-- start GIVEN PASSAGE --

9. The storage device according to claim 1, further comprising a
connector coupling the second component to the first component,
wherein the second component is detachably connected to the
connector.
10. The storage device according to claim 1, further comprising a
connector coupling the first component to the wiring, wherein the
first component is detachably connected to the connector.
11. The storage device according to claim 1, wherein the wiring is
disposed on a second surface of the substrate opposite to the first
surface.
12. A storage device, comprising: a substrate having a first
surface and a second surface opposite to the first surface; at
least one semiconductor device including a storage unit disposed on
the first surface; a wiring disposed on the second surface of the
substrate; a heat pipe, disposed over the semiconductor device,
including a first portion separated from the first surface; and at
least one capacitor coupled to the heat pipe, wherein the at least
one capacitor is electrically coupled to the semiconductor device
through the heat pipe and the wiring.

-- end GIVEN PASSAGE --
-- start MATERIAL PROVIDED --

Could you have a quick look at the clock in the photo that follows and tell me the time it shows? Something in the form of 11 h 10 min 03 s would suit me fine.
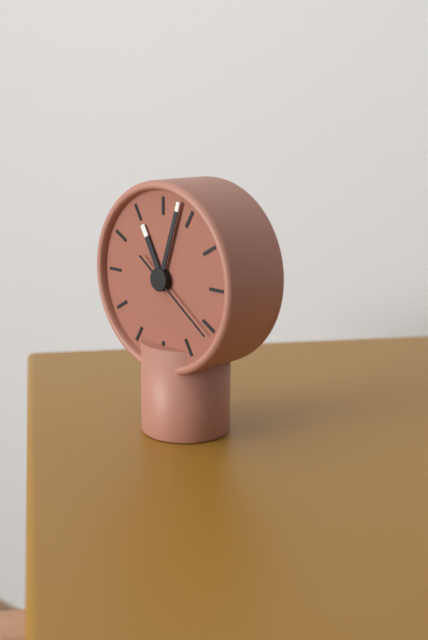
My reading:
11 h 03 min 21 s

-- end MATERIAL PROVIDED --

BRIEF: In the storage device claims above, through what is the at least one capacitor of claim 12 electrically coupled to the semiconductor device?

TASK ANSWER: Through the heat pipe and the wiring.